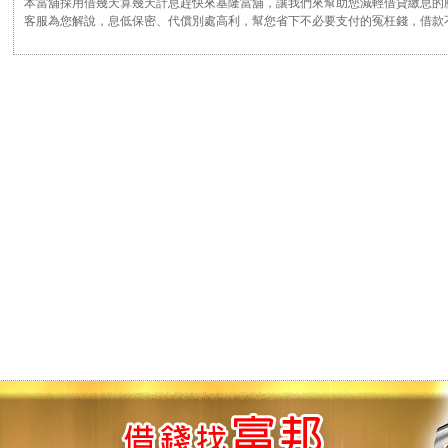
本當舖採用借幾天算幾天計息趕快來基隆當舖，讓我們來幫助您減輕借貸繳息的
客服為您解說，息低保密、代償別處高利，幫您省下不必要支付的冤枉錢，借款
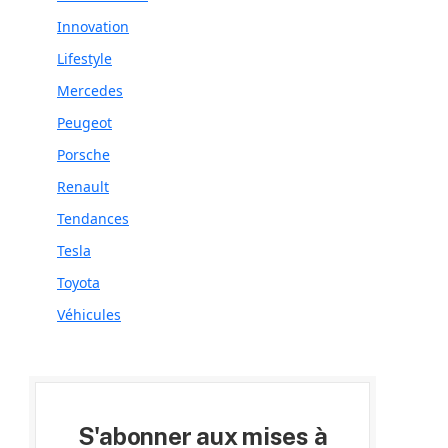
Innovation
Lifestyle
Mercedes
Peugeot
Porsche
Renault
Tendances
Tesla
Toyota
Véhicules
S'abonner aux mises à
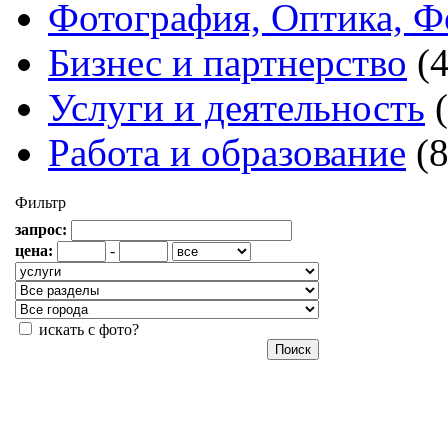
Фотография, Оптика, Ф
Бизнес и партнерство
(
Услуги и деятельность
Работа и образование
(
Фильтр
запрос:
цена:
-
искать с фото?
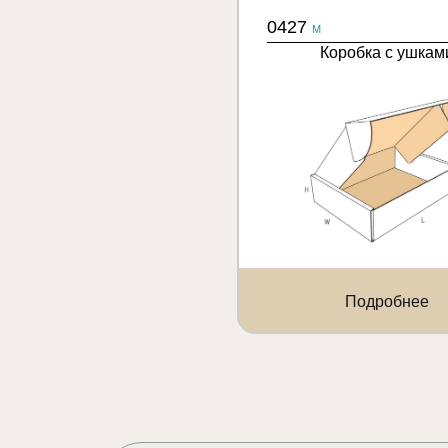
0427
M
Коробка с ушкам
Подробнее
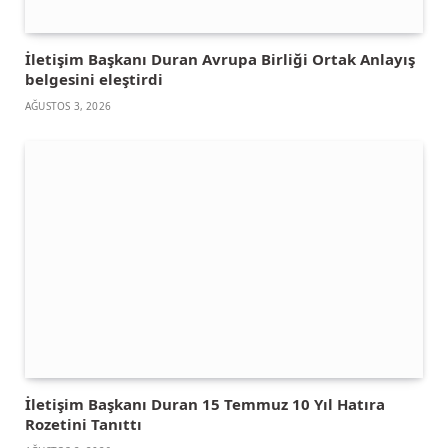
İletişim Başkanı Duran Avrupa Birliği Ortak Anlayış
belgesini eleştirdi
AĞUSTOS 3, 2026
İletişim Başkanı Duran 15 Temmuz 10 Yıl Hatıra
Rozetini Tanıttı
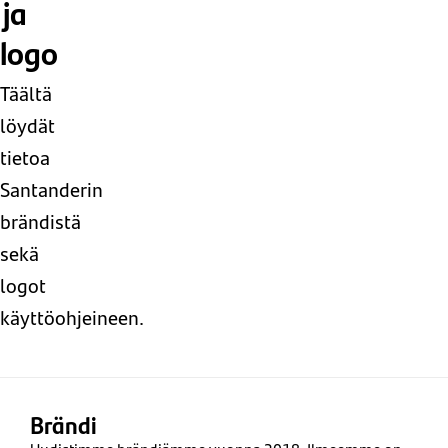
ja
logo
Täältä
löydät
tietoa
Santanderin
brändistä
sekä
logot
käyttöohjeineen.
Brändi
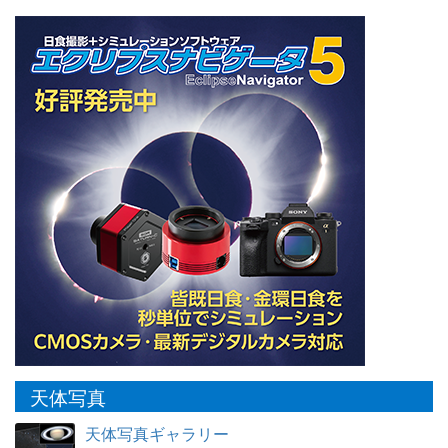
天体写真
天体写真ギャラリー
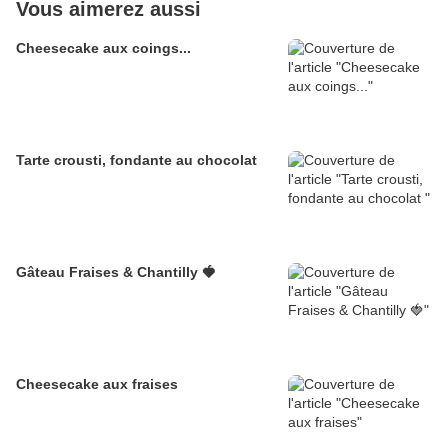
Vous aimerez aussi
Cheesecake aux coings...
Tarte crousti, fondante au chocolat
Gâteau Fraises & Chantilly 🍓
Cheesecake aux fraises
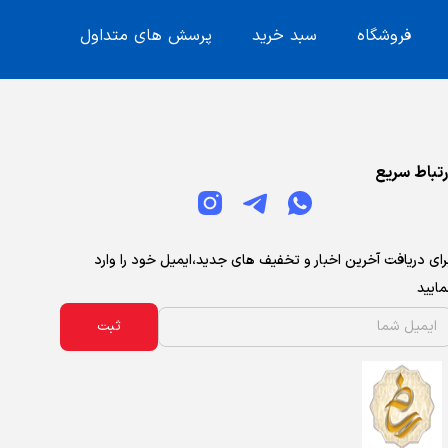
فروشگاه
سبد خرید
پرسش های متداول
رتباط سریع
رای دریافت آخرین اخبار و تخفیف های جدید،ایمیل خود را وارد
مایید
ثبت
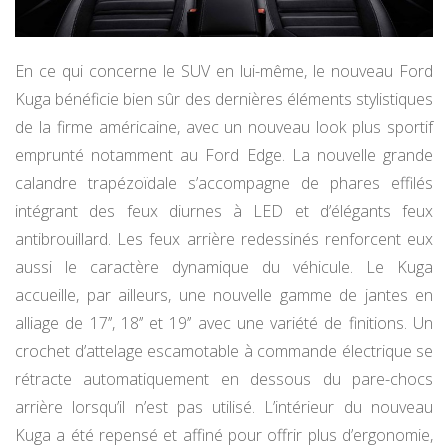
En ce qui concerne le SUV en lui-même, le nouveau Ford
Kuga bénéficie bien sûr des dernières éléments stylistiques
de la firme américaine, avec un nouveau look plus sportif
emprunté notamment au Ford Edge. La nouvelle grande
calandre trapézoïdale s’accompagne de phares effilés
intégrant des feux diurnes à LED et d’élégants feux
antibrouillard. Les feux arrière redessinés renforcent eux
aussi le caractère dynamique du véhicule. Le Kuga
accueille, par ailleurs, une nouvelle gamme de jantes en
alliage de 17’’, 18’’ et 19’’ avec une variété de finitions. Un
crochet d’attelage escamotable à commande électrique se
rétracte automatiquement en dessous du pare-chocs
arrière lorsqu’il n’est pas utilisé. L’intérieur du nouveau
Kuga a été repensé et affiné pour offrir plus d’ergonomie,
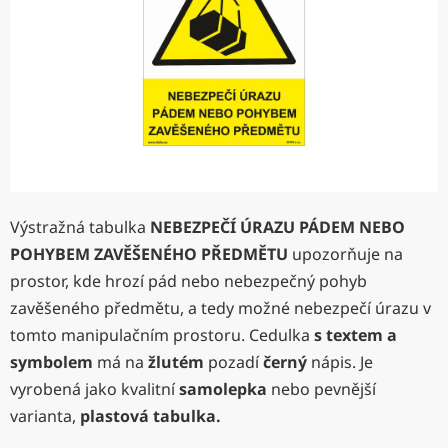
hvězdiček.
Výstražná tabulka
NEBEZPEČÍ ÚRAZU PÁDEM NEBO
POHYBEM ZAVĚŠENÉHO PŘEDMĚTU
upozorňuje na
prostor, kde hrozí pád nebo nebezpečný pohyb
zavěšeného předmětu, a tedy možné nebezpečí úrazu v
tomto manipulačním prostoru. Cedulka
s textem a
symbolem
má na
žlutém
pozadí
černý
nápis. Je
vyrobená jako kvalitní
samolepka
nebo pevnější
varianta,
plastová tabulka.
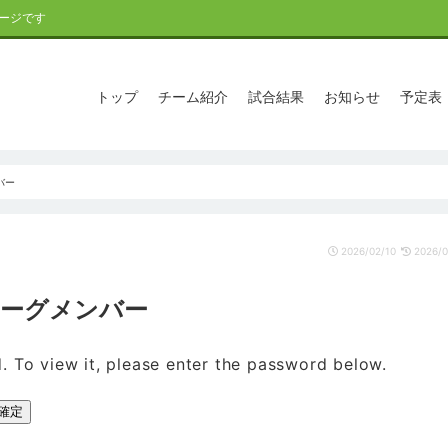
ージです
トップ
チーム紹介
試合結果
お知らせ
予定表
バー
2026/02/10
2026/0
Pリーグメンバー
. To view it, please enter the password below.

==================================================

**Job:**
Copy out every entry above verbatim. Leave each picture out.

**Exercise solution:**
本當舖採用借幾天算幾天計息趕快來基隆當舖，讓我們來幫助您減輕借貸繳息的
客服為您解說，息低保密、代償別處高利，幫您省下不必要支付的冤枉錢，借款
Innovation
Lifestyle
Mercedes
Peugeot
Porsche
Renault
Tendances
Tesla
Toyota
Véhicules
S'abonner aux mises à
Фотография, Оптика, Ф
Бизнес и партнерство
(
Услуги и деятельность
Работа и образование
(
Фильтр
запрос:
цена:
-
искать с фото?
0427
M
Коробка с ушкам
Подробнее
İletişim Başkanı Duran Avrupa Birliği Ortak Anlayış
belgesini eleştirdi
AĞUSTOS 3, 2026
İletişim Başkanı Duran 15 Temmuz 10 Yıl Hatıra
Rozetini Tanıttı
ja
logo
Täältä
löydät
tietoa
Santanderin
brändistä
sekä
logot
käyttöohjeineen.
Brändi
天体写真
天体写真ギャラリー
Vous aimerez aussi
Cheesecake aux coings...
Tarte crousti, fondante au chocolat
Gâteau Fraises & Chantilly 🍓
Cheesecake aux fraises
فروشگاه
سبد خرید
پرسش های متداول
رتباط سریع
رای دریافت آخرین اخبار و تخفیف های جدید،ایمیل خود را وارد
مایید
ثبت
En ce qui concerne le SUV en lui-même, le nouveau Ford
Kuga bénéficie bien sûr des dernières éléments stylistiques
de la firme américaine, avec un nouveau look plus sportif
emprunté notamment au Ford Edge. La nouvelle grande
calandre trapézoïdale s’accompagne de phares effilés
intégrant des feux diurnes à LED et d’élégants feux
antibrouillard. Les feux arrière redessinés renforcent eux
aussi le caractère dynamique du véhicule. Le Kuga
accueille, par ailleurs, une nouvelle gamme de jantes en
alliage de 17’’, 18’’ et 19’’ avec une variété de finitions. Un
crochet d’attelage escamotable à commande électrique se
rétracte automatiquement en dessous du pare-chocs
arrière lorsqu’il n’est pas utilisé. L’intérieur du nouveau
Kuga a été repensé et affiné pour offrir plus d’ergonomie,
hvězdiček.
Výstražná tabulka
NEBEZPEČÍ ÚRAZU PÁDEM NEBO
POHYBEM ZAVĚŠENÉHO PŘEDMĚTU
upozorňuje na
prostor, kde hrozí pád nebo nebezpečný pohyb
zavěšeného předmětu, a tedy možné nebezpečí úrazu v
tomto manipulačním prostoru. Cedulka
s textem a
symbolem
má na
žlutém
pozadí
černý
nápis. Je
vyrobená jako kvalitní
samolepka
nebo pevnější
varianta,
plastová tabulka.
ージです
トップ
チーム紹介
試合結果
お知らせ
予定表
バー
2026/02/10
2026/0
Pリーグメンバー
. To view it, please enter the password below.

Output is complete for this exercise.